おかしな言い方かもしれませんが、コロナで自分のジムを休業したら約15年ぶりに時間がたっぷりできて自分のトレーニングは万全でした。モチベーションについて考える時間も取れました。
運動が習慣になっていた方々にとっては運動できないことがストレスになっていたと思います。これから取り戻すモチベーションがあれば、ある意味、大丈夫です。しかし運動しにくい環境が長期化したことで、まだ高いモチベーションにまで到達していなかった方が運動しない生活に戻ってしまうことは心配です。習慣化すれば必ずレベルアップが起きます。「たったそれだけ?」と思わず、できればこれを読んだらすぐに腕立て伏せを始めてください。
清水忍さん
1967年、群馬県生まれ。インストラクションズ代表、トレーニングジム〈IPF〉ヘッドトレーナー。西武ライオンズや広島カープなどの野球選手のパーソナル指導にも定評あり。
⑤ 諦めないで動くこと!
外出自粛による歩行動作の減少や、どうしても座りっぱなしの姿勢が続くことで筋肉が凝り固まりやすくなっています。
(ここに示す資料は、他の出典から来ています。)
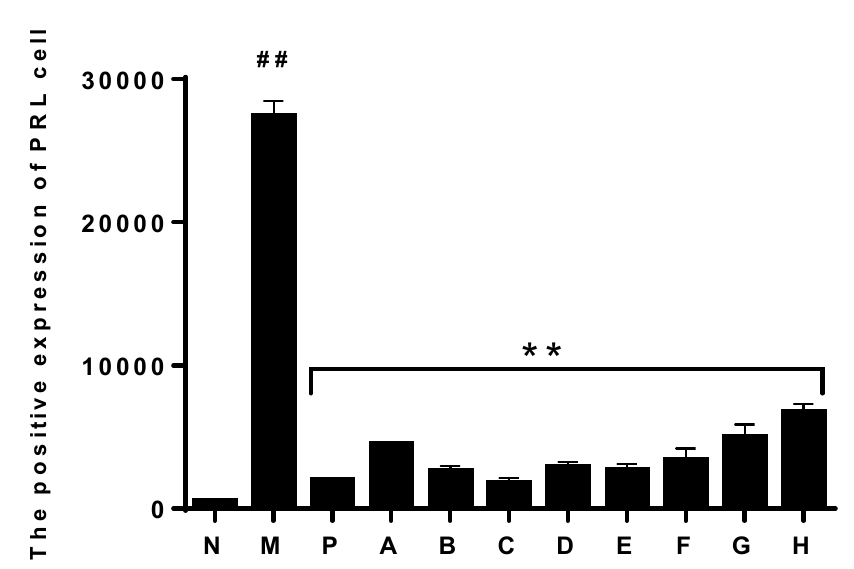
FIGURE 5 – The effects of decoction of different buds of malt on the positive expression of PRL cells in the pituitary gland of HPRL rat model. Rat model of HPRL was produced by repeated injection with 75 mg/kg MCP for 10 days, followed by treatment with or without 9.46 g/kg decoction of different buds of malt (A to H) or 0.4 mg/kg BMT (P) for 30 days. 0.9% salt solution treated rats were served as model group (M). Normal group were non-modeling and treated (N). At the completion of experimental treatment, tissues of pituitary gland of rats in each group were collected respectively. The positive expression of PRL cells were determined by immunohistochemistry. Data are expressed as mean ± SEM (n = 4). ## P < 0.01 vs. normal group, ** P < 0.01 vs. model group.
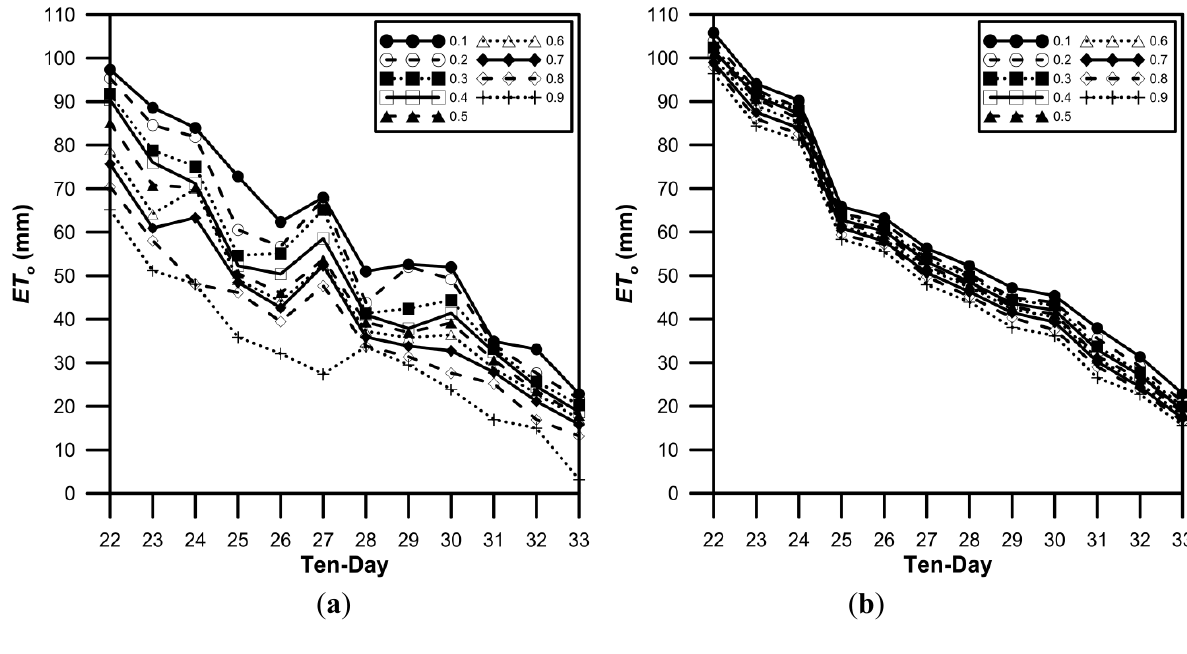
Figure 10. Exceedance probability distribution of evapotranspiration at each ten-day during the second cropping season. ( a ) present (2004–2011); ( b ) future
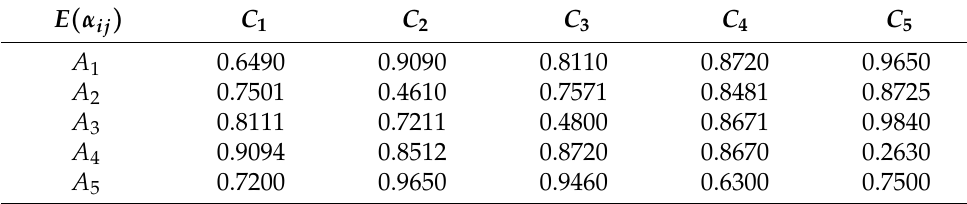
Table 2. Entropy of α ij .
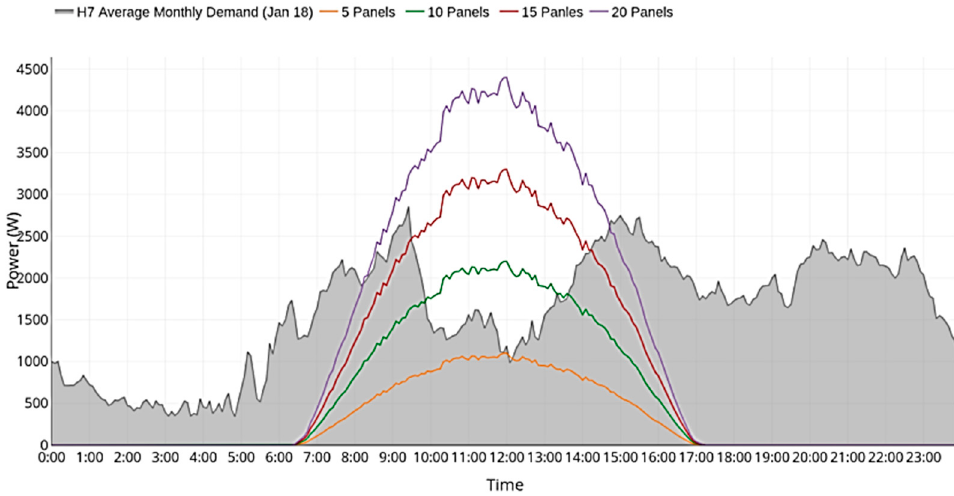
Figure 12. H2 (( a ) and ( b )) and H7 (( c ) and ( d )) power demand against 5, 10, 15, and 20 panels of PV power generation for the months of January and July 2018.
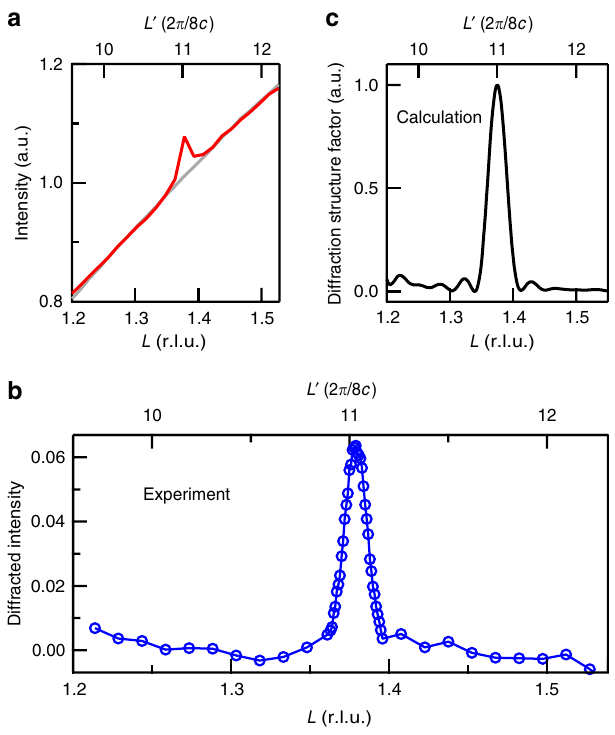
Figure 2 | Out-of-plane component of the electronic supermodulation. ( a ) Scattered intensity line cuts along L measured on sample #1 at 50K and 930.6eV at fixed H ¼ (cid:2) 0.245 and K ¼ 0. Average intensity in the peak region and background region of the CCD image are shown in red and grey curves, respectively. ( b ) Diffracted intensity for the same line cut, which is the difference between red and grey curves in a . The diffracted intensity in b shares the same scale with the intensity in a . ( c ) Calculated diffraction structure factor for one representative type of charge density modulation along the c axis. r.l.u., reciprocal lattice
筋トレを単一の部位に効かせることも大切ですが、それより全身をいろいろな方向へ動かす有酸素運動のほうが、多くの人にとって優先順位が高いです。カラダを大きく曲げたり捻ったり、伸ばしたりしながら血液循環を良くする全身エクササイズです。ダイナミックストレッチもお勧めです。
運動も大事ですが栄養も大事。コンビニやスーパーに行けば買える缶詰や保存食品、冷凍食品なども活用してタンパク質を確保してください。『ターザン』を読んで糖質、脂質やビタミン、ミネラルとのバランスにも目配りを。
河村玲子さん
1985年、東京都生まれ。全米エクササイズ&スポーツトレーナー協会認定パーソナルフィットネストレーナー、管理栄養士。フィジカルとメンタルに加え栄養面でも専門的指導を。
⑥ 自分だけの感覚を大切に。
トレーニングの場所と時間さえ確保できればカラダが整うのかといえば、そうじゃないと思うんです。むしろトレーニングしてない時間の姿勢とか、過ごし方のほうが大切かもしれない。ステイホームでジムに行けない時期を経たことで、みなさん自分で自分を調整する必要に迫られて、“自分で何とかしなきゃ”という問題意識を持つことができたのは大きい。
問題意識を持ってカラダを使うと進歩なり気づきがあるんです。フィットネス業界もAI化が進むと多種多様なプログラムが利用できそうですが、大切なのは能動性というか、自分の感覚と向き合うこと。受け身ではなく、自分自身の工夫を加えるかどうかでトレーニングの効果に差が出ます。
菅原順二さん
1978年、東京都生まれ。アランチャ代表。NSCA公認ストレングス&コンディショニング・スペシャリスト、BodyElement Pilates、MasterStretchマスタートレーナー。
⑦ ぐっすり眠るのも大事です。
肉体の美しさを表現する言葉に“ギリシャ彫刻のような”というのがあります。古代ギリシャの人々の肉体は主として自体重トレーニングで鍛え上げられたものです。もしジムに行けない事情が続いても「脱げるカラダ」になるうえではまったく問題ありません。自体重のエクササイズは動けてカッコいい、バランスのいいカラダを作るのに最適だからです。足りないと思ったら、自宅にダンベルがあれば腕や肩を盛れます。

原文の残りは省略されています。